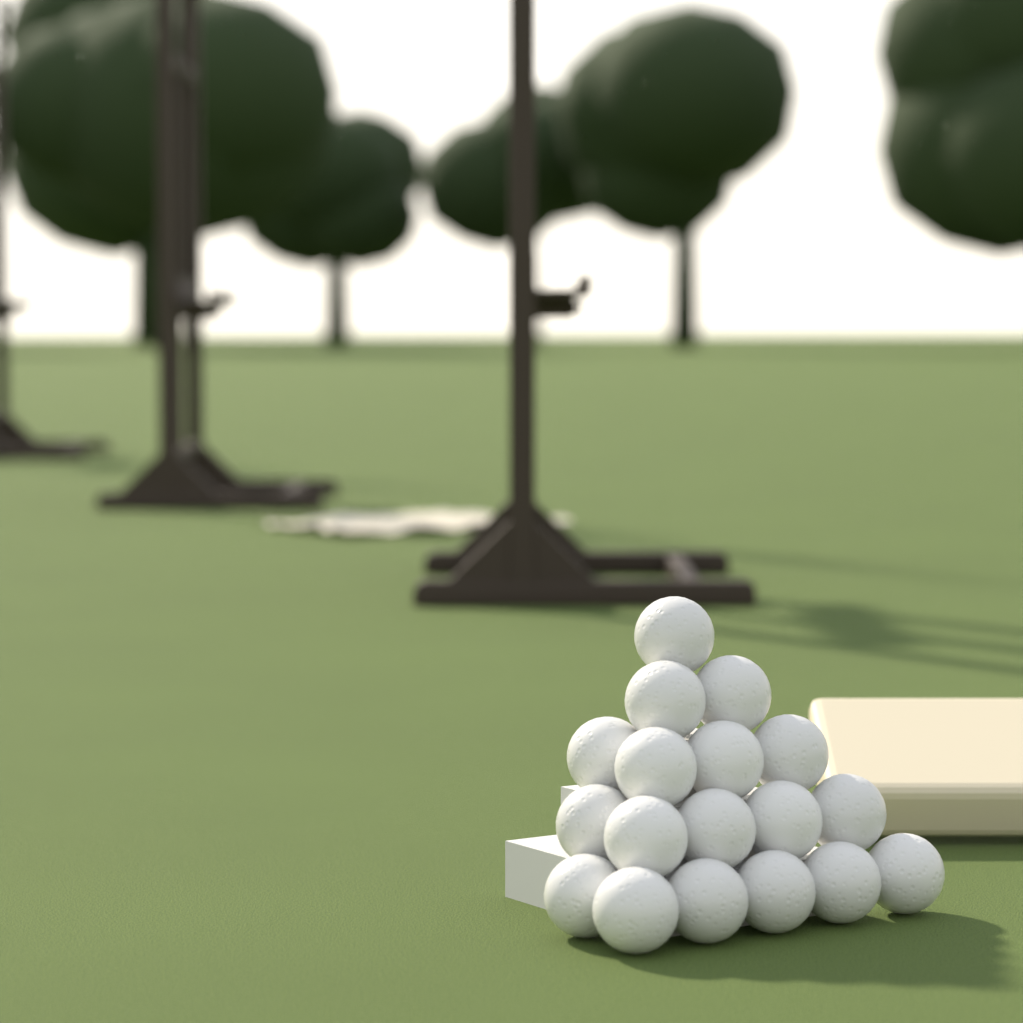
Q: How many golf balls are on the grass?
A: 18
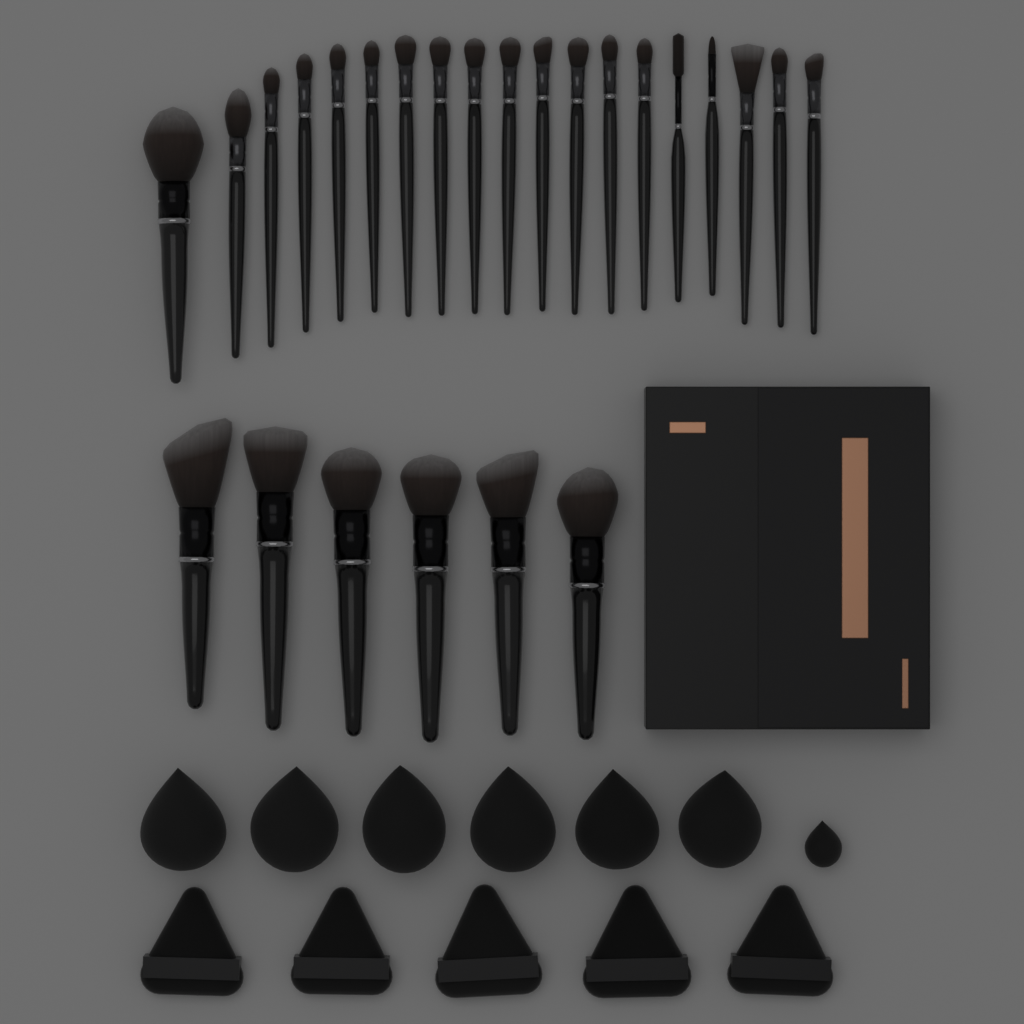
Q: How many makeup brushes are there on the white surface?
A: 25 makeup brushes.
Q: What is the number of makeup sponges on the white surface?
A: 7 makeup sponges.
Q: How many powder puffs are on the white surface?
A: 5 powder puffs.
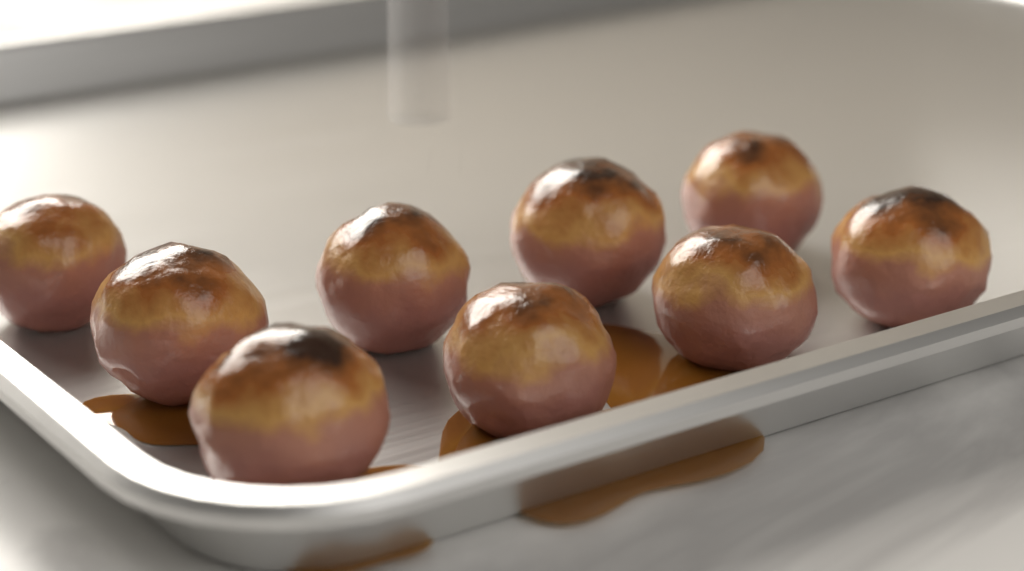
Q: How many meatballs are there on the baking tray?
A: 9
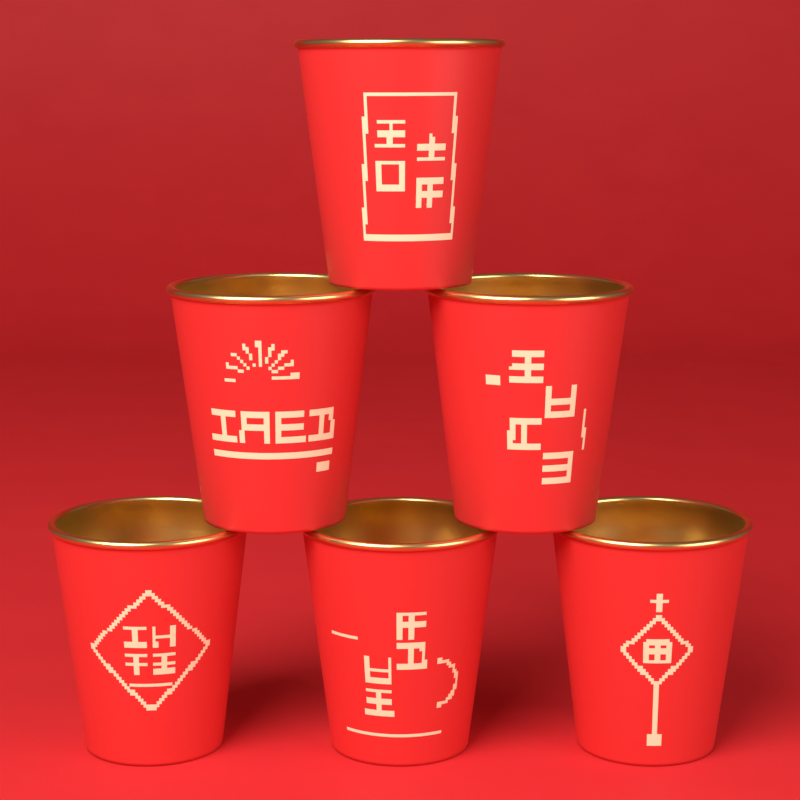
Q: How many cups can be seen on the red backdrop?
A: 6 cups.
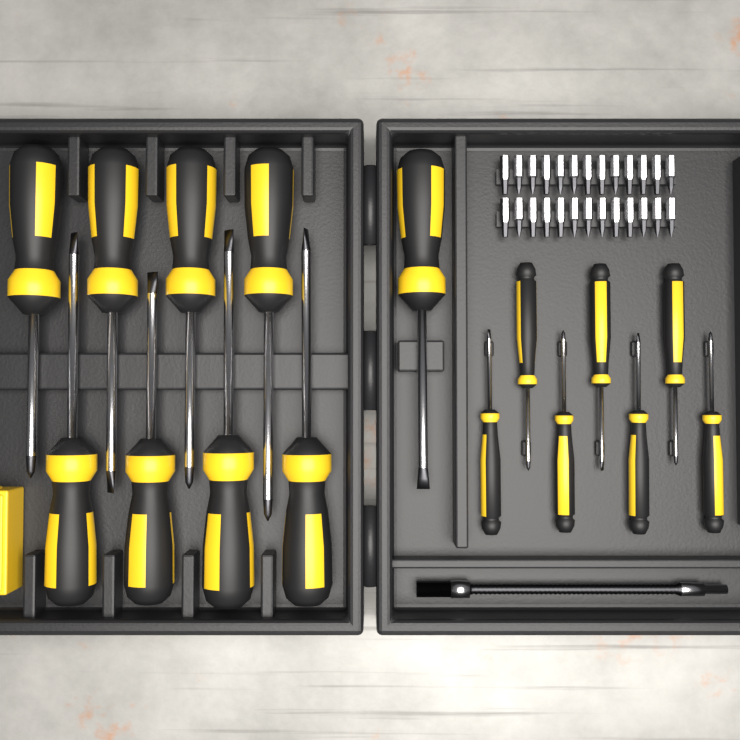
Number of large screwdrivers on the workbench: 9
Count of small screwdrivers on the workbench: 7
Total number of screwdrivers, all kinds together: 16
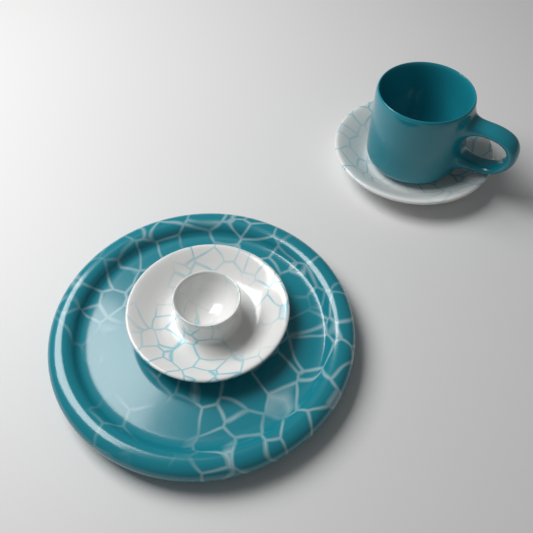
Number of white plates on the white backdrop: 2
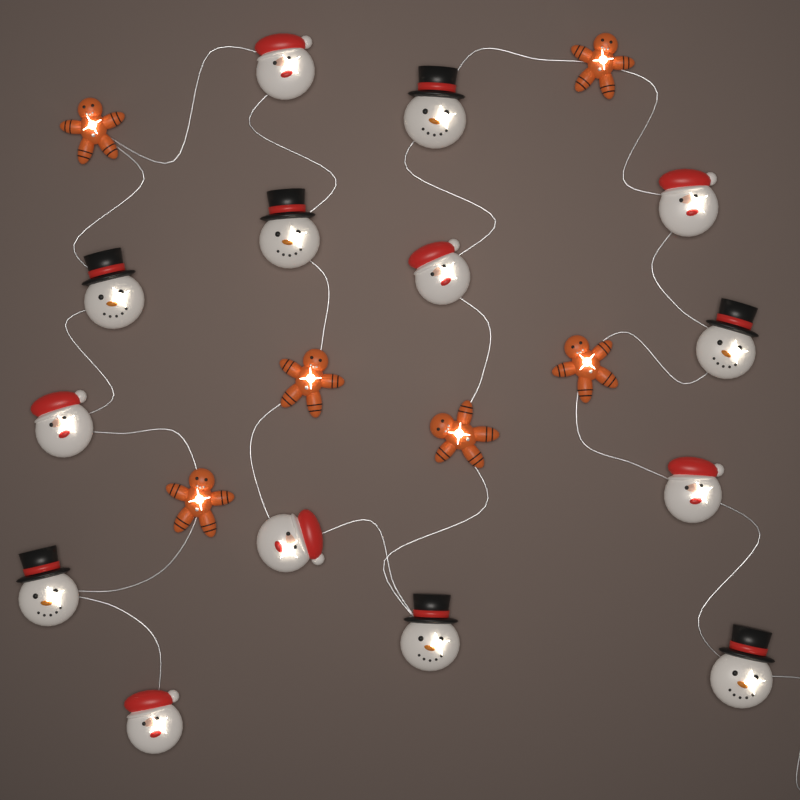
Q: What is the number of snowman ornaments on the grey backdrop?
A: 7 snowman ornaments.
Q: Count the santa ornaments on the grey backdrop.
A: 7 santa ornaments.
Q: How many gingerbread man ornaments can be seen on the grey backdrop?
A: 6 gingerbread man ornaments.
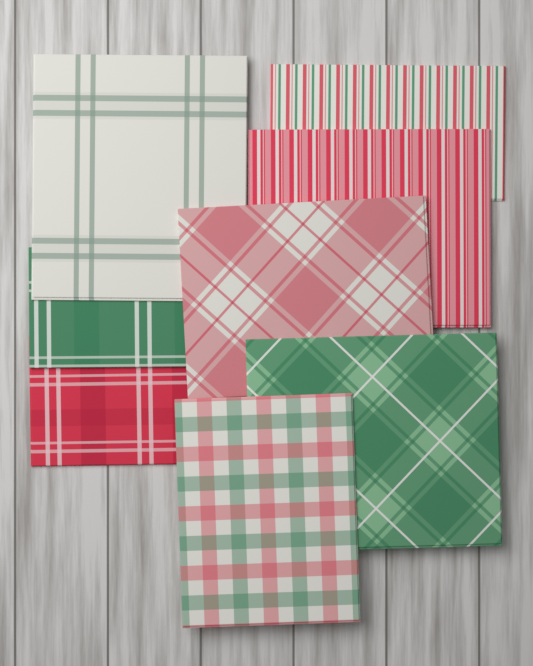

▸ **What is required**:
Write out all of the data above word for word, but leave the pictures out.

▸ **Full output**:
Q: How many golf balls are on the grass?
A: 18
Q: How many makeup brushes are there on the white surface?
A: 25 makeup brushes.
Q: What is the number of makeup sponges on the white surface?
A: 7 makeup sponges.
Q: How many powder puffs are on the white surface?
A: 5 powder puffs.
Q: How many meatballs are there on the baking tray?
A: 9
Q: How many cups can be seen on the red backdrop?
A: 6 cups.
Number of large screwdrivers on the workbench: 9
Count of small screwdrivers on the workbench: 7
Total number of screwdrivers, all kinds together: 16
Number of white plates on the white backdrop: 2
Q: What is the number of snowman ornaments on the grey backdrop?
A: 7 snowman ornaments.
Q: Count the santa ornaments on the grey backdrop.
A: 7 santa ornaments.
Q: How many gingerbread man ornaments can be seen on the grey backdrop?
A: 6 gingerbread man ornaments.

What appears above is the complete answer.